[Twisted-Python] Deferred Groups?

Duncan McGreggor duncan.mcgreggor at gmail.com
Sat Jan 21 18:04:08 EST 2006


On Jan 21, 2006, at 6:55 AM, Mike C. Fletcher wrote:

> Duncan McGreggor wrote:
>
>> I have a question about an approach I used... I'm worried that I've 
>> over-worked it and have over-looked a more elegant and standard 
>> solution.
>>
>> I have the need to fire off network connections in groups. Deferreds 
>> added to a DeferredList don't fit the bill (because there's no 
>> control over all the deferreds in the list).
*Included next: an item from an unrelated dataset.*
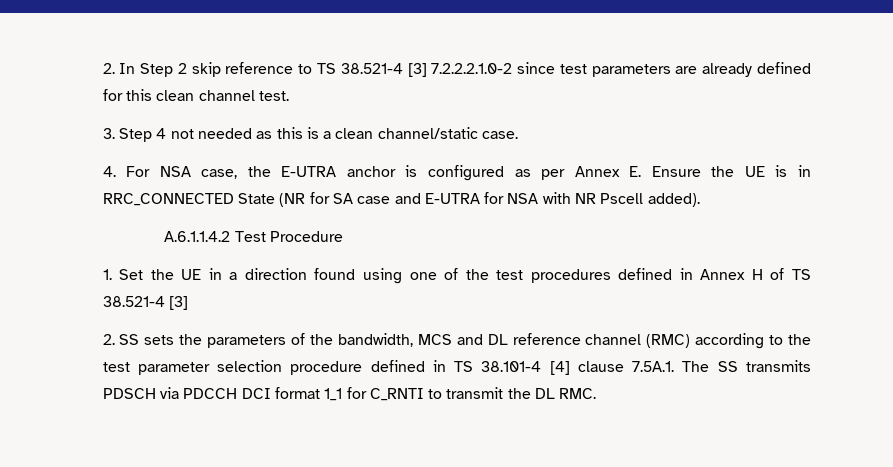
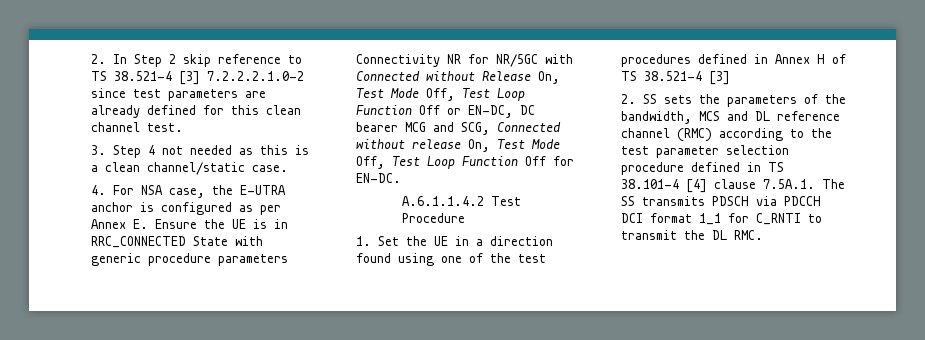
[279,192,700,207] (NR for SA case and E-UTRA for NSA with NR Pscell added). -> [235,236,264,246] [91,253,289,266] [356,54,574,67] [356,71,561,84] [356,88,526,101] [356,105,536,118] [356,122,562,135] [356,139,561,152] [356,156,575,169] [356,173,402,183] with generic procedure parameters Connectivity NR for NR/5GC with Connected without Release On, Test Mode Off, Test Loop Function Off or EN-DC, DC bearer MCG and SCG, Connected without release On, Test Mode Off, Test Loop Function Off for EN-DC.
As an example, if you 
>> wanted to make a whole batch of concurrent connections, but didn't 
>> want to incur the overhead of firing off more than 20 simultaneous 
>> connections, you'd split your destination hosts up into groups of 20. 
>> As a group was completed, a callback could fire off the next group, 
>> etc.
>
> This functionality (or, something very close) is in the deferred 
> module already, it's just non-obvious how you use it:
>
> sem = defer.DeferredSemaphore(count)
> dl = [sem.run(callable, item, *args, **named) for item in iterable]
> return defer.DeferredList(dl, consumeErrors=True)
>
> which, rather than "batching" (which means that you have 3, then 2, 
> then 1 in play, then 3, then 2, then 1), keeps "count" items in play 
> at any time (as long as there are available items), replacing each 
> item that completes with one pending item.  I wrap that bit of code 
> with a little function called parallel in my code so I don't have to 
> remember the trick every time.

Ah, this is fantastic! Thanks for the heads up. I've been buried in the 
deferred file for the paste few days and have no idea how I missed 
this... I'm now reading through the entire file to see what other 
goodies I might have missed...

I've replaced almost all of that test code, and it works like a charm. 
Your usage example was a huge time-saver -- thanks!